Paragraph 1 of this article imposes on Parties an obligation to take all necessary measures in order to establish their criminal jurisdiction in respect of offences against cultural property committed under the conditions laid down in sub-paragraphs a to f. However, Parties may make reservations in respect of any of the provisions of this article (see Article 28).
It should be understood that for the purposes of this article, the term «territory» means the territory of the Party in question or, if that Party has made a declaration under Article 24, the territory or territories specified in that declaration.
Sub-paragraph f refers to cultural property reported or believed to be in the territory of the state in question at the time when attention was first given to it in modern times.
These articles provide for solutions to positive conflicts of jurisdiction which may arise in particular from the implementation of Article 13. They are inspired by the provisions of Articles 30 to 32 of the Convention CETS 73. In accordance with the Convention's general aim, Article 16 adds the criterion of restitution to the other criteria contained in Article 32 of the Convention CETS 73.
Articles 17 to 19
These articles are drafted on the model of Articles 35 to 37 of the Convention CETS 73. Articles 17 and 18 refer to proceedings or judgments concerning offences relating to cultural property. As to Article 19, it refers to domestic provisions, the implementation of which has a wider effect of ne bis in idem than that which would result from the implementation of Section IV.
Part VI Final clauses
Articles 20 to 36 are, for the most part, based on the «Model Final Clauses for Conventions and Agreements concluded with the Council of Europe» - which were approved by the Committee of Ministers of the Council of Europe at the 315th meeting of the Ministers' Deputies in February 1980. For the most part they do not call for comments.
This article contains a federal clause drafted along the lines of Article 34 of the Unesco Convention for the protection of the world cultural and natural heritage (1972). It was deemed necessary to insert such a clause as in some member States of the Council of Europe (for example the Federal Republic of Germany and Switzerland) the federated States (Länder Cantons) have wide, sometimes exclusive competence for the matters dealt with in the Convention. The same may apply to non-member States which might wish to accede to the Convention.
By way of a declaration under Articles 2 or 3 any Party may unilaterally extend the Convention's scope of application to certain categories of property or to certain offences.

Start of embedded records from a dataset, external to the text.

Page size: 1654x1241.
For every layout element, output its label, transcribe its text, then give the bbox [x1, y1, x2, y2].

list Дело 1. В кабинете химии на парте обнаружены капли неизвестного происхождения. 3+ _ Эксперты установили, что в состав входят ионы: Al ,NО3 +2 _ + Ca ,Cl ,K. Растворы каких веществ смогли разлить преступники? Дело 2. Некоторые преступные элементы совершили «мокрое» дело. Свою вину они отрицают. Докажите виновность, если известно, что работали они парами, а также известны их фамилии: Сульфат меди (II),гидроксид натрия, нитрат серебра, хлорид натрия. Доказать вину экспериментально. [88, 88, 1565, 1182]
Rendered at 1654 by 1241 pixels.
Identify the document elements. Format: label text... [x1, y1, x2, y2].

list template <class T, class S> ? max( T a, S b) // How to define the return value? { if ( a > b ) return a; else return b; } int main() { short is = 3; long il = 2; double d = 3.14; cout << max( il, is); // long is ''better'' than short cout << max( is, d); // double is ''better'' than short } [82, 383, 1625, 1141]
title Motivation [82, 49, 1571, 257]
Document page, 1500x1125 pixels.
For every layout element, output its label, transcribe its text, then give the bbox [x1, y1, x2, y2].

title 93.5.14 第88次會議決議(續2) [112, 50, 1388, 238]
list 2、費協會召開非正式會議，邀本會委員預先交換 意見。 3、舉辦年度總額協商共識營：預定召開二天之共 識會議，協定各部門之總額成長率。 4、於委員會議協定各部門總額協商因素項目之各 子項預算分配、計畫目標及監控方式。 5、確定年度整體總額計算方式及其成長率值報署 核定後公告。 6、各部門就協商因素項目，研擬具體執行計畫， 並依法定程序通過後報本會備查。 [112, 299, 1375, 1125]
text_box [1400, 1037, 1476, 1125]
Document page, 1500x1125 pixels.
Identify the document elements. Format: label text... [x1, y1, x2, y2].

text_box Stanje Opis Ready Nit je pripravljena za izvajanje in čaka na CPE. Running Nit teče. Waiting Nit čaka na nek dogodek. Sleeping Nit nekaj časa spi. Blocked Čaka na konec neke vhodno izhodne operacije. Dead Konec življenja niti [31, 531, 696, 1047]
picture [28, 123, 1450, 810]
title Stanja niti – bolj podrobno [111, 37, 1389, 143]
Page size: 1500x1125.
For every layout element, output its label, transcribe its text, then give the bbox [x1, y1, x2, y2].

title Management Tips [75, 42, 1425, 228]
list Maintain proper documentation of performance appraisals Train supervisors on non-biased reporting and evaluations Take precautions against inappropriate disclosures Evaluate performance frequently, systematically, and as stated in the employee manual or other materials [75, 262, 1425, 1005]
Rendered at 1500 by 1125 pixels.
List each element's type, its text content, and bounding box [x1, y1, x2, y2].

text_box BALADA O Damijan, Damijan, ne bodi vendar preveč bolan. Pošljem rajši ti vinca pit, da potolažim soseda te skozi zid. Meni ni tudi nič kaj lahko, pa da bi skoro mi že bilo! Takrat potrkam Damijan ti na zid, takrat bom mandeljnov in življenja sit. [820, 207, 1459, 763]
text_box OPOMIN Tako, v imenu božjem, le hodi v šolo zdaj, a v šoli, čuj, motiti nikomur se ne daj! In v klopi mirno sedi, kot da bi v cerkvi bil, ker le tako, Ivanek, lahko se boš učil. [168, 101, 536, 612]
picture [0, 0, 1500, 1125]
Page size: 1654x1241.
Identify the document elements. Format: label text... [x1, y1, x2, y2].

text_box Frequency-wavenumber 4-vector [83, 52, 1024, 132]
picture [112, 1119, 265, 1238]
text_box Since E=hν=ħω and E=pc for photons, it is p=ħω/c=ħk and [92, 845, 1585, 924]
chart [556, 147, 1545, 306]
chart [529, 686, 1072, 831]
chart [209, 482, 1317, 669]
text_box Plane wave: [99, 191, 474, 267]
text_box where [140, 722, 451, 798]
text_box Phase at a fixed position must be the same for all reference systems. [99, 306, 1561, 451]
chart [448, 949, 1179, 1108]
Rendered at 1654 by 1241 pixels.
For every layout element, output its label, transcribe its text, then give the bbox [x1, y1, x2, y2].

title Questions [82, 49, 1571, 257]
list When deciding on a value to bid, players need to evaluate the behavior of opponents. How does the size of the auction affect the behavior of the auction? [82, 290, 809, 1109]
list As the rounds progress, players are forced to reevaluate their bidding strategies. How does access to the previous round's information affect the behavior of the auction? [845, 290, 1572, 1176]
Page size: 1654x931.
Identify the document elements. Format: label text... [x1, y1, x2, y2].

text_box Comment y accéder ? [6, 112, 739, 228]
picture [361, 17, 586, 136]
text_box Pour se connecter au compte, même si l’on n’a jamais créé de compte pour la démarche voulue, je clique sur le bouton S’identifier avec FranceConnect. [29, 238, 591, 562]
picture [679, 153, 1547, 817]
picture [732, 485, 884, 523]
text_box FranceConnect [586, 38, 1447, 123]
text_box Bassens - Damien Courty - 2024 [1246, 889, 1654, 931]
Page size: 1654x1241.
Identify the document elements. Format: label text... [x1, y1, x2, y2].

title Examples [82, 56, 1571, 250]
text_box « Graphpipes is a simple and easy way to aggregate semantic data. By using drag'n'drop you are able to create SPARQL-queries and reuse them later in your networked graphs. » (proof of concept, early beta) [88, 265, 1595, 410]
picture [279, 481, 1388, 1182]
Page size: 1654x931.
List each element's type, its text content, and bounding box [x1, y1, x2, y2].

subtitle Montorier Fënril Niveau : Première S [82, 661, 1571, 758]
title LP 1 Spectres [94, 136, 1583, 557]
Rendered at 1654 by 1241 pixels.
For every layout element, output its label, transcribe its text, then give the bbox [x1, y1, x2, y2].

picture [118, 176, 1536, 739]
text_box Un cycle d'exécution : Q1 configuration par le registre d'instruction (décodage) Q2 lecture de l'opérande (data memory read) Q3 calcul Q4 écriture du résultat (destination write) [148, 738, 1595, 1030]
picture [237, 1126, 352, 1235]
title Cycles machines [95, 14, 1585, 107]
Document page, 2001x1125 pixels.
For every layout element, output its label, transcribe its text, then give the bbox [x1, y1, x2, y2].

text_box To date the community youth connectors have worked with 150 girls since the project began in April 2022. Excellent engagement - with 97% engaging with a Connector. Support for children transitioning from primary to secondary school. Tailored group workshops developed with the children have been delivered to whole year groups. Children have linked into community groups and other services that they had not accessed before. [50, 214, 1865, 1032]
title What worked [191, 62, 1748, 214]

It follows from the rule of reciprocity contained in this article, that such declarations do not bind any other Party which has not itself made a declaration with respect to the same categories of property or the same offences.
This article corresponds, in substance, with Article 2 of the Convention CETS 30. However, the phrase «other essential interests» appearing in that article was not retained by the draftsmen because they considered that the interest of affording protection to cultural property is an essential interest common to all member states of the Council of Europe that cannot be weighed against other interests.
The scope of application of this article is limited to the provisions of Articles 7 and 8.